WHAT IS NEEDED:
Your answer must be every line of the data that holds the string "DATE".

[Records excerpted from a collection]
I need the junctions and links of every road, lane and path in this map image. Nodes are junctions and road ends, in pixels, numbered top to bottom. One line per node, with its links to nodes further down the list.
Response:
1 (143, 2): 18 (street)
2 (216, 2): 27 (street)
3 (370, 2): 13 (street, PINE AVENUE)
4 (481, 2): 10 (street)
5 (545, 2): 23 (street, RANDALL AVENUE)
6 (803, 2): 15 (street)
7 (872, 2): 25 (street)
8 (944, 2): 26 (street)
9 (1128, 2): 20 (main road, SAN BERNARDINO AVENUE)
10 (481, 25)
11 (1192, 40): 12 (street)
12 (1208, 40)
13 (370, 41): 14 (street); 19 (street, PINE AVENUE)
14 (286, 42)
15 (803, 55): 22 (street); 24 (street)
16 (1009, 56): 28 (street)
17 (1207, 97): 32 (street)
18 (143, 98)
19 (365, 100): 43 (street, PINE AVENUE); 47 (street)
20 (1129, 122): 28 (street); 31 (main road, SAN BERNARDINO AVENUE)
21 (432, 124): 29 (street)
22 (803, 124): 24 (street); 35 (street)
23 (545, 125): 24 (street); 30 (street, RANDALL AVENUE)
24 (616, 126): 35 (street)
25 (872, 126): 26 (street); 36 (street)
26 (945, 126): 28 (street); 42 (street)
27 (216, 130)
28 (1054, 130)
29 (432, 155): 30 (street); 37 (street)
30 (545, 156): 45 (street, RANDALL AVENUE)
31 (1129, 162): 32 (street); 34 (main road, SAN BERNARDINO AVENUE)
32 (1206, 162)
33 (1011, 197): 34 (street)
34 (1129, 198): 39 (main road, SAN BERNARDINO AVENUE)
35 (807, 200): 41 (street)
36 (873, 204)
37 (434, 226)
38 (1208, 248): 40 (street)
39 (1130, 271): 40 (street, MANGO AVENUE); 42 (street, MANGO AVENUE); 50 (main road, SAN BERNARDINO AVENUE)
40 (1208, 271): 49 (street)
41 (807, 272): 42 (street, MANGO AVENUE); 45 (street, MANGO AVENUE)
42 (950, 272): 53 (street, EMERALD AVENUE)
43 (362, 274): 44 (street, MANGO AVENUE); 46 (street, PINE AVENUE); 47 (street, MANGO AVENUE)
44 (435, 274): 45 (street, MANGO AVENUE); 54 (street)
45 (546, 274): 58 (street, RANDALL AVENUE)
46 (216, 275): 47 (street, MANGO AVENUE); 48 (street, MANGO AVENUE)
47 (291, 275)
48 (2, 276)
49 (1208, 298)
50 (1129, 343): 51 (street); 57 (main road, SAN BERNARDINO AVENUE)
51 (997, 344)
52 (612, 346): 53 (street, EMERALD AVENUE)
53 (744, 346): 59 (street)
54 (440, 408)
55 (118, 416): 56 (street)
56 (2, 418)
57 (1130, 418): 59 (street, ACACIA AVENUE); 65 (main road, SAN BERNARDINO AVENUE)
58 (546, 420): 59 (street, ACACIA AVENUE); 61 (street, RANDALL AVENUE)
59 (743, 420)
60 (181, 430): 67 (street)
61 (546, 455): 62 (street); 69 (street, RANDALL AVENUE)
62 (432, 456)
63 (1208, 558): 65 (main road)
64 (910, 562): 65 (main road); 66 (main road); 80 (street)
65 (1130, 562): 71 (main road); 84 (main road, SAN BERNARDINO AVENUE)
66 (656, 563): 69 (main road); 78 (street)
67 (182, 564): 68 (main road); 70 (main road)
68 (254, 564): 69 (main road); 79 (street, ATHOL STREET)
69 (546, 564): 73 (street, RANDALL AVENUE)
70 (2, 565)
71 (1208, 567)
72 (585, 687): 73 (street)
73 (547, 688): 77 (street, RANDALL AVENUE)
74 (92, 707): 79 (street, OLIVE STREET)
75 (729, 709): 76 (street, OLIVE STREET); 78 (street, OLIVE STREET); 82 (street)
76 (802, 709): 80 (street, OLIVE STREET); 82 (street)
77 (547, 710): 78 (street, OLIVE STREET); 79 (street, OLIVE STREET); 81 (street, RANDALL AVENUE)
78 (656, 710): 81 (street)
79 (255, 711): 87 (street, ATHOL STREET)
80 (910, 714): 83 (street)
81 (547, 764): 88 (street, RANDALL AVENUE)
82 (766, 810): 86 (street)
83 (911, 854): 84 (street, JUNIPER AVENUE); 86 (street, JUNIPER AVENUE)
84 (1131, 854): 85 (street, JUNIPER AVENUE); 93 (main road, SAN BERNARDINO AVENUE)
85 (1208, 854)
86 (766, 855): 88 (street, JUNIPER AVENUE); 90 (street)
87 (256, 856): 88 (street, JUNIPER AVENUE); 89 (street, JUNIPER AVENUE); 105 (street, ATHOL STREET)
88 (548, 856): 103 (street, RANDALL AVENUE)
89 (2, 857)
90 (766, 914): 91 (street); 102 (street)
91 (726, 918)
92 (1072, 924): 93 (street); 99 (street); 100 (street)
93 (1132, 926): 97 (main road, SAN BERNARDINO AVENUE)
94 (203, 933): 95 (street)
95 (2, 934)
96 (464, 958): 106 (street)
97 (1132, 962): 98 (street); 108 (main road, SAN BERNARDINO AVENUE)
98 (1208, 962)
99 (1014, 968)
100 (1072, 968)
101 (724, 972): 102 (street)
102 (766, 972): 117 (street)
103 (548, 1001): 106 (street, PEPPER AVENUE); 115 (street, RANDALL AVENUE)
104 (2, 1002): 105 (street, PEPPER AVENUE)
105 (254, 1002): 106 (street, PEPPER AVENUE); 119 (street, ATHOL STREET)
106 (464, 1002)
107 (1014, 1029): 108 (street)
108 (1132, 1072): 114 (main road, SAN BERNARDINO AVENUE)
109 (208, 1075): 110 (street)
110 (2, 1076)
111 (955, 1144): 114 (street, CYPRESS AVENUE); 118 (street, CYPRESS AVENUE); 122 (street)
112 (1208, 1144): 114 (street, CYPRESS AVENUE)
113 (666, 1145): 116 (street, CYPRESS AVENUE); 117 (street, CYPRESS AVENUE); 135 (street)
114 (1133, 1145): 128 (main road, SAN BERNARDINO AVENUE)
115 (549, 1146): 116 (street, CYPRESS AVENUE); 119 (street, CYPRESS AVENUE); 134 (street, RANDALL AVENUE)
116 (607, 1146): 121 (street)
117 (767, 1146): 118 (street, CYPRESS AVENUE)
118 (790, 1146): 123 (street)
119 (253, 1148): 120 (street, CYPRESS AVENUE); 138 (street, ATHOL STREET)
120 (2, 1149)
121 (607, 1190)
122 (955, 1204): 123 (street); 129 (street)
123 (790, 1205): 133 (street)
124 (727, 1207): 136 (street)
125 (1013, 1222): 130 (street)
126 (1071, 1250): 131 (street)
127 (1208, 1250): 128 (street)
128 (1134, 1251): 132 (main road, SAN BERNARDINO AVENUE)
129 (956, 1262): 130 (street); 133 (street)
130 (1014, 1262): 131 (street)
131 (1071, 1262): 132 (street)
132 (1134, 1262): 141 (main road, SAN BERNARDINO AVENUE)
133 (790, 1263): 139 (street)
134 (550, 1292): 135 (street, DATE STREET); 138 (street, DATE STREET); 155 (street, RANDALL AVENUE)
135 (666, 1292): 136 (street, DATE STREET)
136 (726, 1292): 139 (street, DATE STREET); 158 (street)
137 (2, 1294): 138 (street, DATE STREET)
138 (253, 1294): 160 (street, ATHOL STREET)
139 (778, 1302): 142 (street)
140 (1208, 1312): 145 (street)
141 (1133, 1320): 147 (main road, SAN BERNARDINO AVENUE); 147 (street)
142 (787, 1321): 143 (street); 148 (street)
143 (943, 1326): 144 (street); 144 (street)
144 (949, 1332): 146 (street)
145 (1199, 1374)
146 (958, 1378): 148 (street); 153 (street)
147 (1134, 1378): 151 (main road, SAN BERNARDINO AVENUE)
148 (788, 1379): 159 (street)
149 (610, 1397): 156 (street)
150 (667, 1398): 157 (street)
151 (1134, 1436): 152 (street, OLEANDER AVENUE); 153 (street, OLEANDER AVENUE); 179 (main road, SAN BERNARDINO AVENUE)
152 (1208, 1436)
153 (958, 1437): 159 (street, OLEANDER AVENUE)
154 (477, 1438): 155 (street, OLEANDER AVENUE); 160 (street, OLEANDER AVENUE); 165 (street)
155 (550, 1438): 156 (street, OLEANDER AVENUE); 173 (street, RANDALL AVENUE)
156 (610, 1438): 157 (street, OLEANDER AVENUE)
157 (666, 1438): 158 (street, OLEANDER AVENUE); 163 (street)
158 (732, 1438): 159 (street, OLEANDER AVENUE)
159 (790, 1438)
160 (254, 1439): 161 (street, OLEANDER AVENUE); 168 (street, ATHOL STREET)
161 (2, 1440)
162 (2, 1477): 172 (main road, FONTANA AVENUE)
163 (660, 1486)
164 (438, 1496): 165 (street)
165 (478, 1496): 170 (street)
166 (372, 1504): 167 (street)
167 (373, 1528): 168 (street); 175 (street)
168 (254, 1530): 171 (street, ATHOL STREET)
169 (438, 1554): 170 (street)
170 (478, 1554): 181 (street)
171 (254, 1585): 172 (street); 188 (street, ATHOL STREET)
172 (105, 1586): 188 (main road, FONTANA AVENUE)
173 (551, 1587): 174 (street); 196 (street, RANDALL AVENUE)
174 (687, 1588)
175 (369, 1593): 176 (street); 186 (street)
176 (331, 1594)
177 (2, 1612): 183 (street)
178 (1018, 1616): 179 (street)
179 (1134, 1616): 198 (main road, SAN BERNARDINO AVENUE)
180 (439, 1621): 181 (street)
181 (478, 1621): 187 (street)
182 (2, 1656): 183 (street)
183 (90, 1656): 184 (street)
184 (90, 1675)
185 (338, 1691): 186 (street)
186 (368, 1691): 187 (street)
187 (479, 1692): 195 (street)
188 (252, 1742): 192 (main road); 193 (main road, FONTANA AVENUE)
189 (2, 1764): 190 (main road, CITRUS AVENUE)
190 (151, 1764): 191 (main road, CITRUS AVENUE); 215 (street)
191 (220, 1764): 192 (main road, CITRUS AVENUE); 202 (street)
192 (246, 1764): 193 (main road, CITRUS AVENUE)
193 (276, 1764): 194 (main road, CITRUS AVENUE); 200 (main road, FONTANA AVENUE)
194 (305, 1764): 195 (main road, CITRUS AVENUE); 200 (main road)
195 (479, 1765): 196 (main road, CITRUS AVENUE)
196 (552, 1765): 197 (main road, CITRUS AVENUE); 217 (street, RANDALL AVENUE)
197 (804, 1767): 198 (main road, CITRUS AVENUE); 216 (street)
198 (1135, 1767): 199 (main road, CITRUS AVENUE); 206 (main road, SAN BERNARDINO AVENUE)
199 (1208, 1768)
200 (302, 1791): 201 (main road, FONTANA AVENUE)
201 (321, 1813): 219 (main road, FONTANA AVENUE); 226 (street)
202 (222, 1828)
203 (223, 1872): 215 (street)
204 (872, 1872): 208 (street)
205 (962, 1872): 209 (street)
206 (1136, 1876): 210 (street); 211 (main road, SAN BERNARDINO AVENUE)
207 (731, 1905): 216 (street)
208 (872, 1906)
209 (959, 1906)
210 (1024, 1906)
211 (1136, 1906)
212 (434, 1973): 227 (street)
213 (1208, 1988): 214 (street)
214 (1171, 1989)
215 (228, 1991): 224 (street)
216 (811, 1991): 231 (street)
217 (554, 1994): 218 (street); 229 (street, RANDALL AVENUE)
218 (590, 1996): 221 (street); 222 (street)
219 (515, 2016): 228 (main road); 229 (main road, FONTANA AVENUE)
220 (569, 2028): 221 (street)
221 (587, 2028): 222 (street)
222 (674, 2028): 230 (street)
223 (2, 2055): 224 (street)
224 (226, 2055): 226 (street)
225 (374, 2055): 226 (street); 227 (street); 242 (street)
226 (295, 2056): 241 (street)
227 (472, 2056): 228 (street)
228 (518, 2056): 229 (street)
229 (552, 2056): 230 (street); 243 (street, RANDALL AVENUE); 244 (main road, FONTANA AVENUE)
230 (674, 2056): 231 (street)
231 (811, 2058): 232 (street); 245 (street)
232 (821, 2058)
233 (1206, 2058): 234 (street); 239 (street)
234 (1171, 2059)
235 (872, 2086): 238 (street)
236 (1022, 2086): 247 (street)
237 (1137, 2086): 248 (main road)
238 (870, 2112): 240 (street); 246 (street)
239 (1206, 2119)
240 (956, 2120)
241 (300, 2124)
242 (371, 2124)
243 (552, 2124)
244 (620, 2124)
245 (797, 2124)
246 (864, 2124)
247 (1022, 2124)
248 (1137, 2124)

ANSWER SPACE:
134 (550, 1292): 135 (street, DATE STREET); 138 (street, DATE STREET); 155 (street, RANDALL AVENUE)
135 (666, 1292): 136 (street, DATE STREET)
136 (726, 1292): 139 (street, DATE STREET); 158 (street)
137 (2, 1294): 138 (street, DATE STREET)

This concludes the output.